The flight back was direct, but due to bad weather somewhere in the middle of the country, we hung a Louie in New Mexico and hauled ass for the Great Lakes.

Then around the stretch we came, and BAM! We were over Manhattan and swung wide over the Atlantic before sliding into the Rockaways, and the airfield formerly known as Idlewild. Given the freakin' traffic on the Van Wyck on the way outta there, I wish they had left the damn golf course alone.

* Good word, huh?


  1. sounds like a good time - the wedding, not the bike wreck. as for mr. coleman? heard his death has forced the writers of "Avenue Q" to consider re-writing his character in the show - it would somehow (apparently) be worse to make such fun of him after he's dead?

  2. I dunno, but Van Gogh allegedly only sold one painting when he was alive, right? You see the parallel?

  3. Interesting trip! Now I won't have to always wonder what killed Gary Coleman.

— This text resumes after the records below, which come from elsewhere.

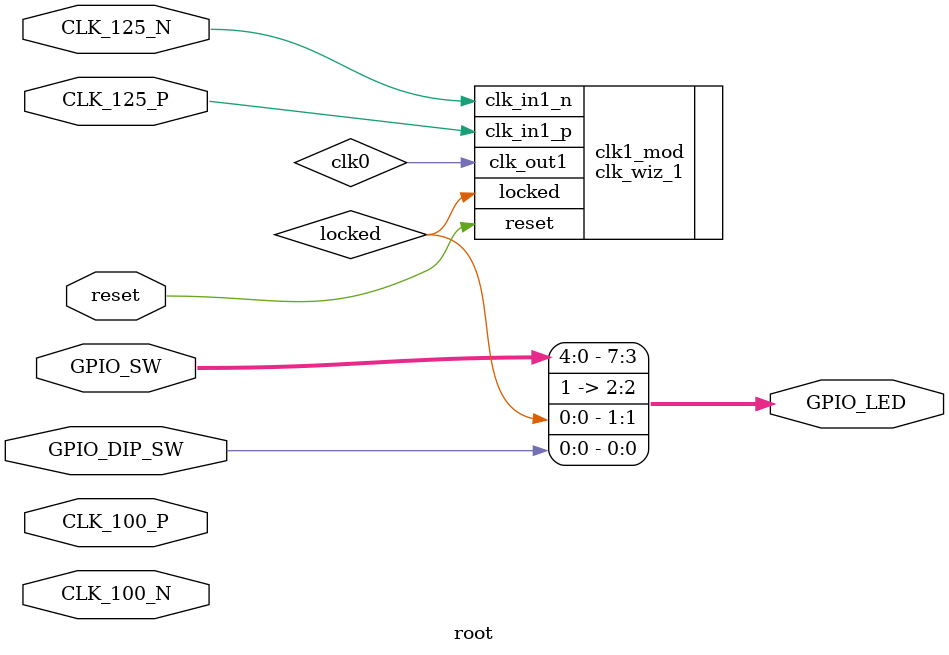
<source format=sv>

`timescale 1ns / 1ps

module root(
    // Clocks
    input logic CLK_100_P, CLK_100_N,
    input logic CLK_125_P, CLK_125_N,
    input logic reset,
    // UART
    //input wire UART0_RX, UART0_CTS,
    //output wire UART0_TX, UART0_RTS,
    
    // GPIO
    output wire [7:0] GPIO_LED,
    input wire [4:0] GPIO_SW,
    input logic [7:0] GPIO_DIP_SW
);
       

    wire clk0;
    wire locked;

    clk_wiz_1 clk1_mod(
        // Clock out ports
        .clk_out1(clk0),
        // Status and control signals
        .reset(reset),
        // Clock in ports
        .clk_in1_p(CLK_125_P),
        .clk_in1_n(CLK_125_N),
        .locked(locked)
    );


    assign GPIO_LED[7:3] = GPIO_SW;
    assign GPIO_LED[0] = GPIO_DIP_SW[0];
    assign GPIO_LED[1] = locked;
    assign GPIO_LED[2] = 1;

endmodule

</source>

  4. Surely you cannot take the blame for all of this, unless like me, you are Catholic. Despite your unwarranted guilt, it sounds as though the wedding was wonderful. What a creative idea for a wedding venue. I'm glad you made it home safely. Now you can catch up on all the wretched news like people wanting to Nuke the oil spill. You weren't at that meeting, were you?